B.C. woman fights to get citizenship back after obscure rule leaves her stateless
Bertha Funk had been a Canadian citizen until she turned 28 — when an obscure rule she didn’t know existed revoked her citizenship.
Bertha Funk received a nasty surprise on her 28th birthday — she lost her citizenship.
“It felt like somebody just kicked me in the stomach. It was a complete shock,” said Funk, who has lived in Canada almost her entire life after moving here from Mexico with her family in 1980 when she was 2 months old.
The Squamish, B.C., woman is now virtually stateless after being caught in a citizenship snafu that has affected an unknown number of other “lost Canadians.”
Unbeknown to Funk, Canada changed its Citizenship Act in 1977, requiring those born outside the country to a foreign-born Canadian parent — between Feb. 15, 1977 and April 16, 1981 — to reapply for citizenship before their 28th birthday.
Funk, now 36, didn’t find out about this requirement until years after she’d unknowingly been stripped of her citizenship. In fact, she didn’t even learn she was stateless until earlier this year when she called the immigration department to inquire about a replacement citizenship card she’d applied for when she misplaced the original months before.
“How was it even remotely possible what had happened to me?” asked Funk, who is still reeling over her lost citizenship — and desperately fighting to get it back.
“Canada is the only home I know, but it’s saying to me that I don’t belong here any more. It’s a devastating feeling,” she said.
The obscure provision in the Citizenship Act that caused Funk so much grief was repealed in 2009. Its intent was to limit citizenship by descent to one generation born outside Canada.
A spokesperson for Immigration, Refugees and Citizenship Canada told the Star an attempt was made to contact those affected, where possible.
“As we do not have data on the number of individuals who might have been impacted, we were unable to advise people systematically (about the changes),” said spokesperson Lindsay Wemp.
“When possible, IRCC did inform people . . . that they would have to take steps to retain their Canadian citizenship prior to their 28th birthday by way of a written notice to the client included with their citizenship certificate,” Wemp added.
Funk’s father, who was born in Mexico to Canadian parents, returned to Canada with his family of seven and settled in Manitoba in 1980. However, only Bertha was affected by the citizenship regulation because of her date of birth.

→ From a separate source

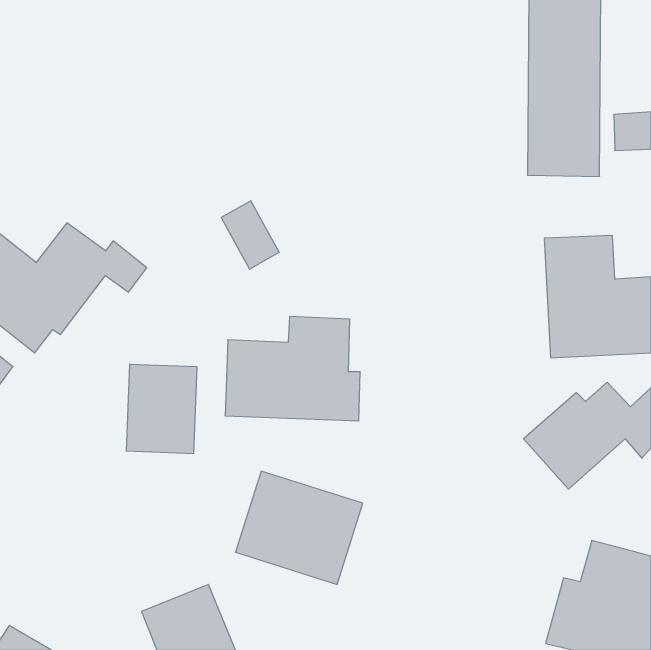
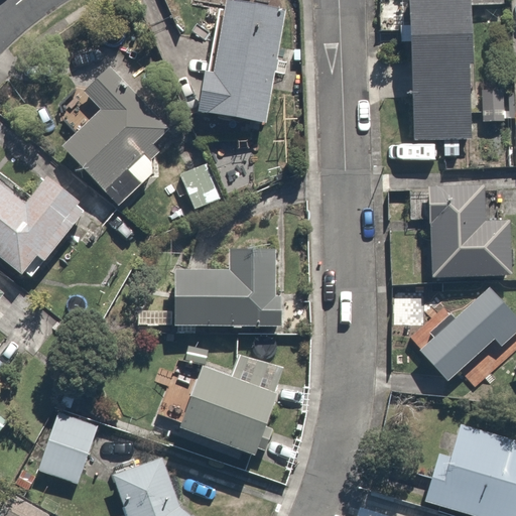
building: none -> [202,7,283,122]
building: none -> [52,63,168,205]
building: [127,364,197,454] -> none
building: none -> [38,409,97,480]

She lived in Winnipeg and later moved to Surrey for school, living a normal life, working as a counsellor, paying taxes and travelling with her Canadian passport — until now.
Funk said she received a letter from immigration officials in April offering two options: to apply to become a permanent resident as an immigrant, or to apply for a “discretionary” grant of citizenship, designed to alleviate cases of special and unusual hardship or to reward services of an exceptional value to Canada.
However, she noted the letter said the latter “is a long and formal process that requires many levels of approval. Grants under this subsection are only used in very exceptional cases.”
To be considered, Funk would need to provide documentation including lease agreements, expired and valid passports, school transcripts, pay slips, dentists’ and doctors’ contact information and any relevant documents to establish her continuous residence in Canada.
“There is no guarantee I would have my status back by applying for permanent residency or citizenship grant. It’s all at the discretion of the officials,” said Funk.
According to the government, only “a very small number of people” were affected by the clause, and officials have received only 330 applications to date for a grant of citizenship — probably because many people don’t even know they have lost their citizenship.
“I have lived in Canada all my life,” said Funk, who has made a personal appeal to Immigration Minister John McCallum to restore her citizenship. This is completely ridiculous and unjust.”